ABOUT THIS TASK: Your answer must be every line of the data that contains "bowl".

Stored entries:
==*==

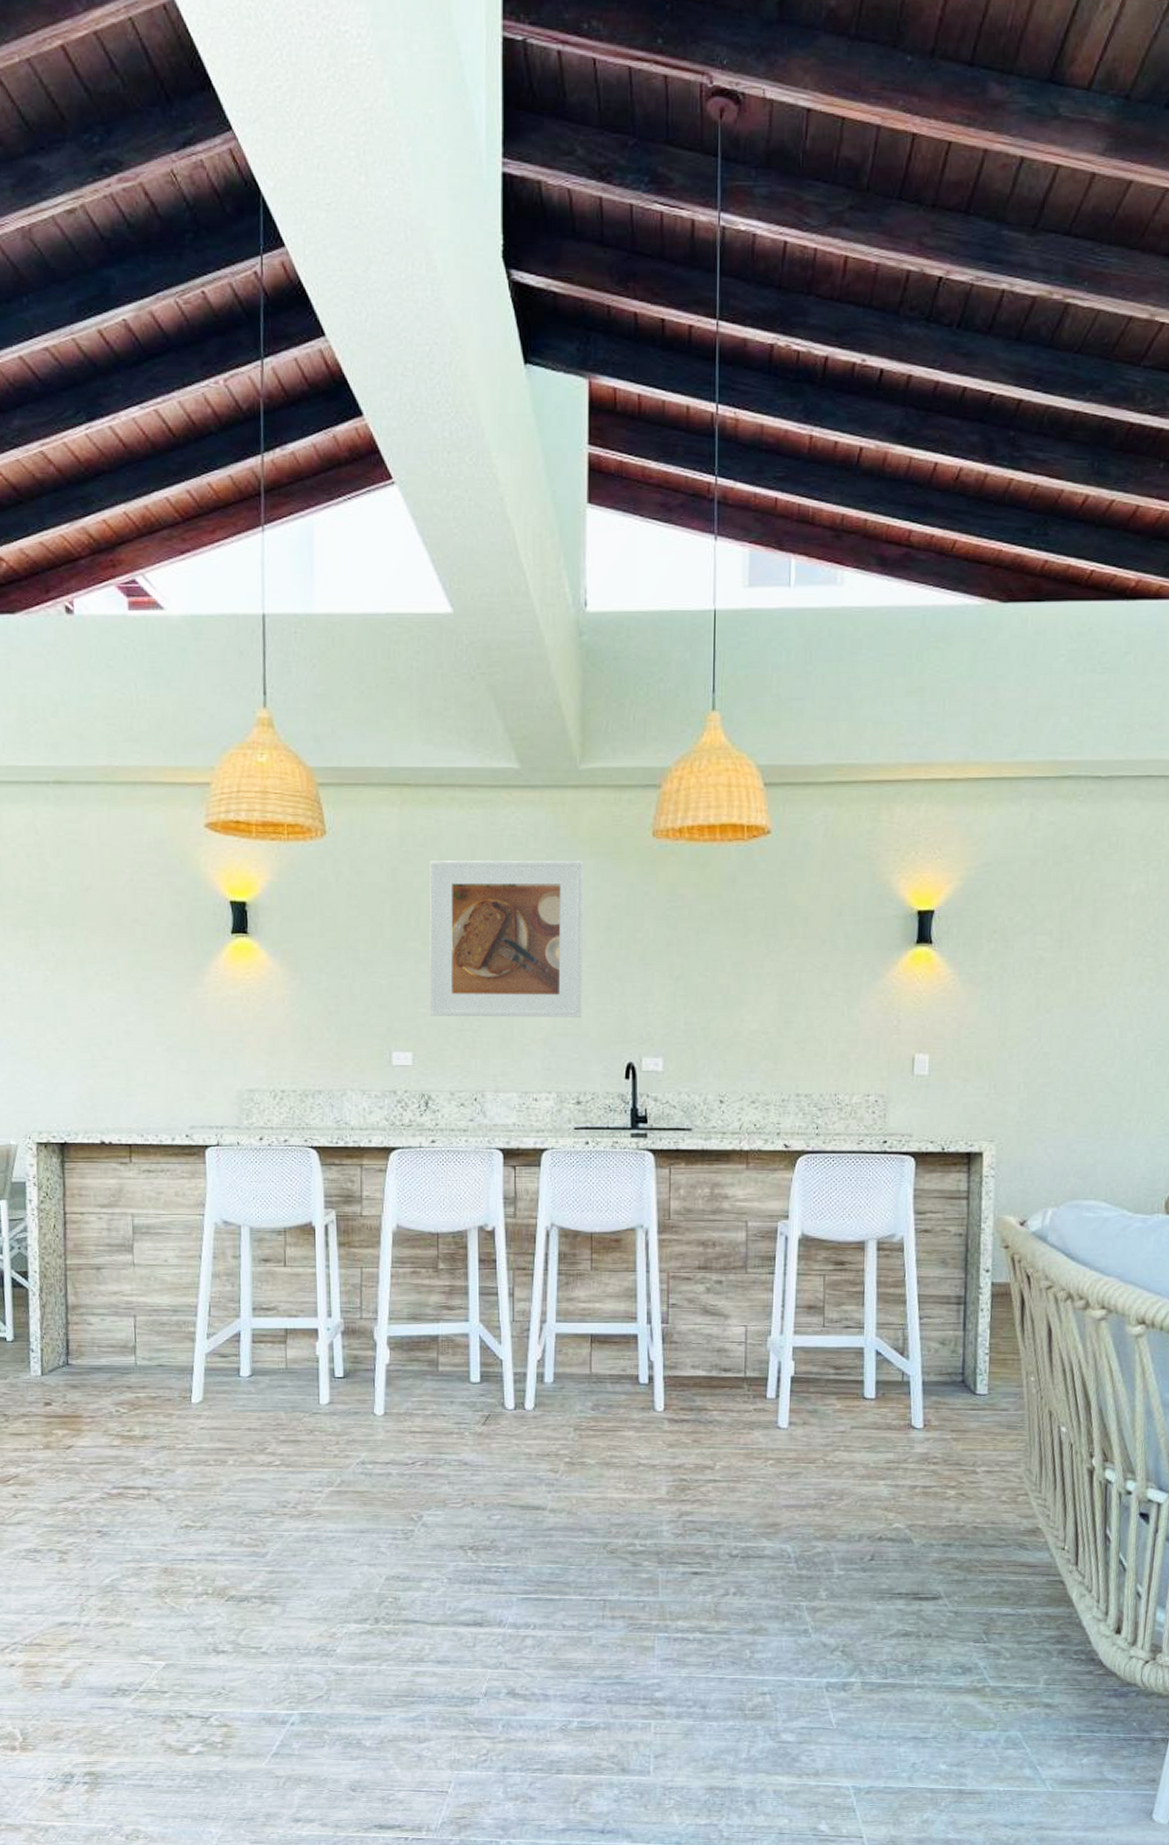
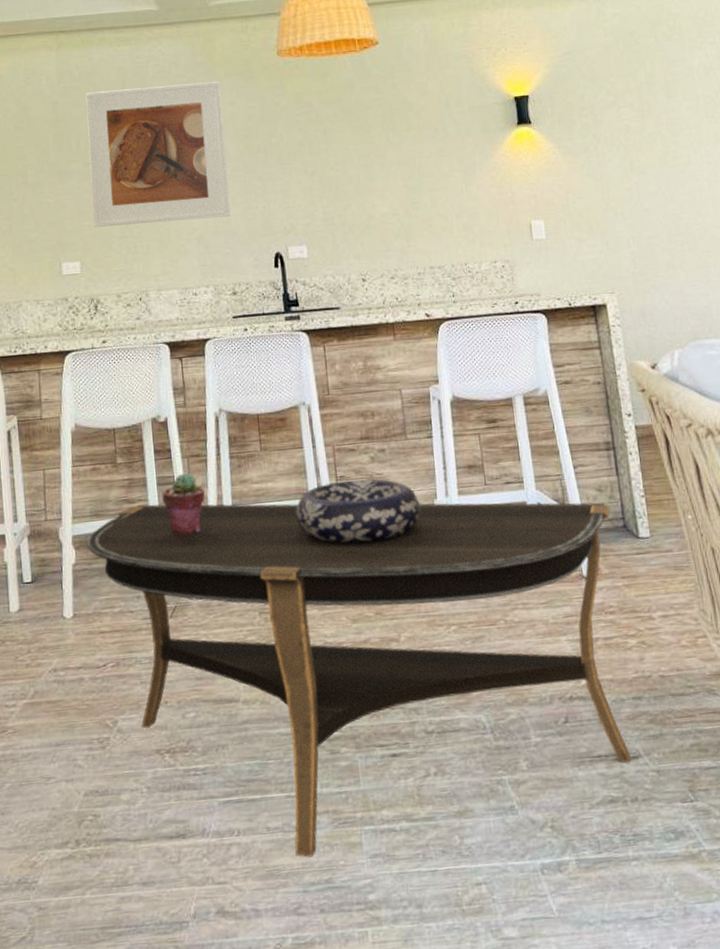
coffee table: none [402,1313,951,1655] -> present [87,502,631,858]
potted succulent: none [484,1285,530,1346] -> present [162,473,206,535]
decorative bowl: none [622,1309,753,1372] -> present [296,479,421,544]

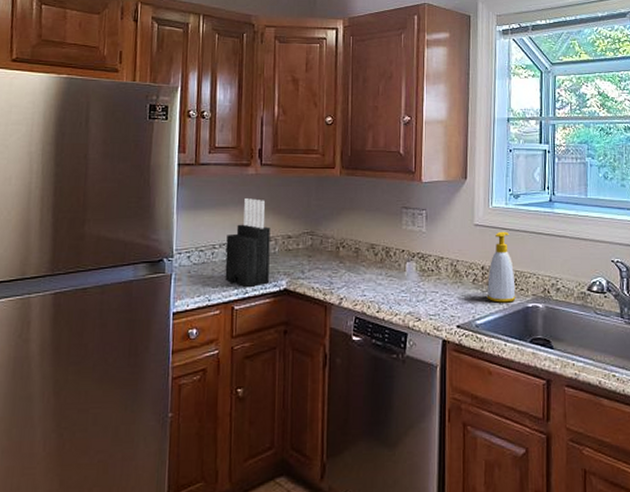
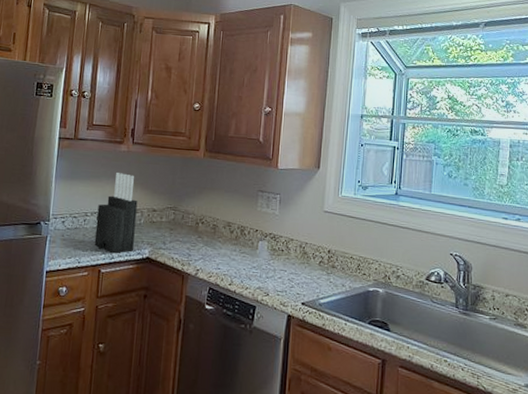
soap bottle: present [486,231,516,303] -> none [331,219,358,286]

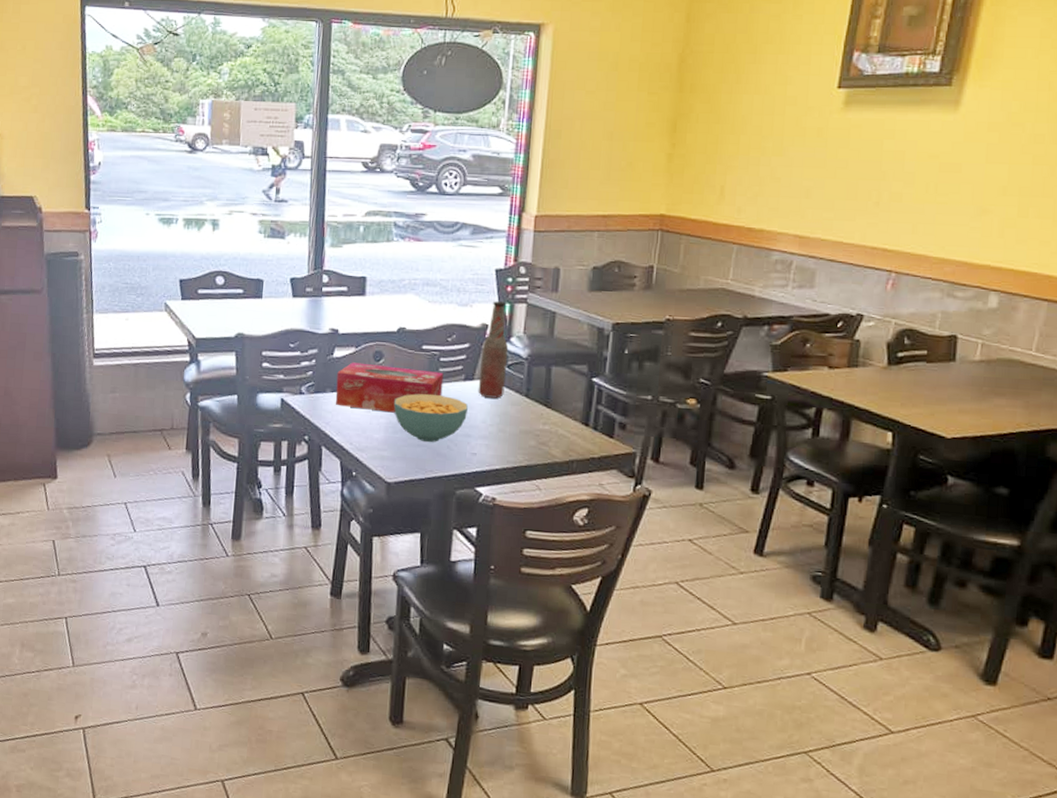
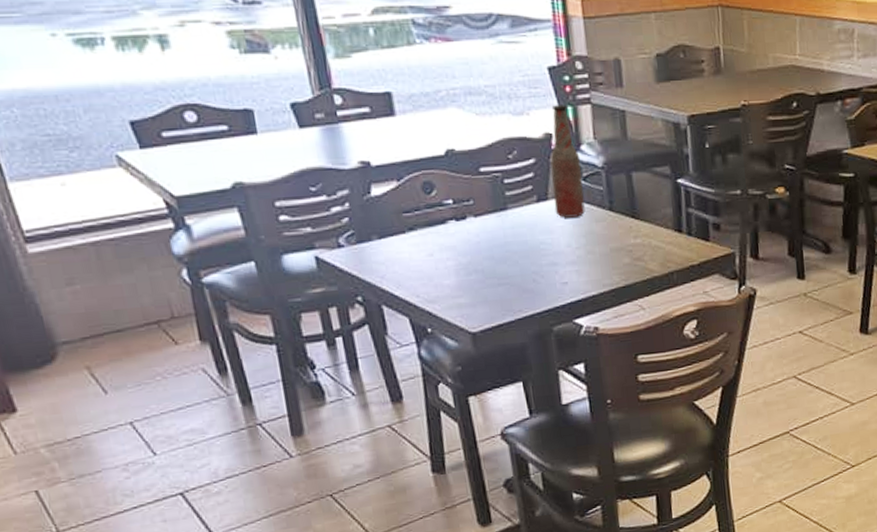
tissue box: present [335,362,444,413] -> none [381,196,515,255]
cereal bowl: present [393,394,468,442] -> none [459,223,549,279]

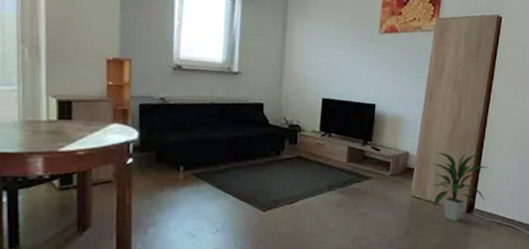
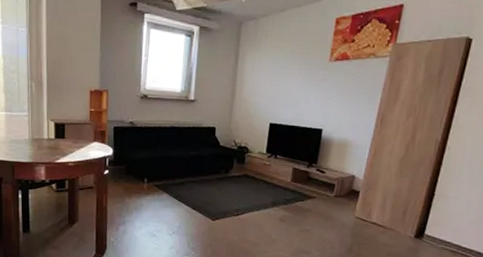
indoor plant: present [433,151,488,221] -> none [379,176,444,245]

==*==

WRITTEN SOLUTION:
decorative bowl: none [622,1309,753,1372] -> present [296,479,421,544]
cereal bowl: present [393,394,468,442] -> none [459,223,549,279]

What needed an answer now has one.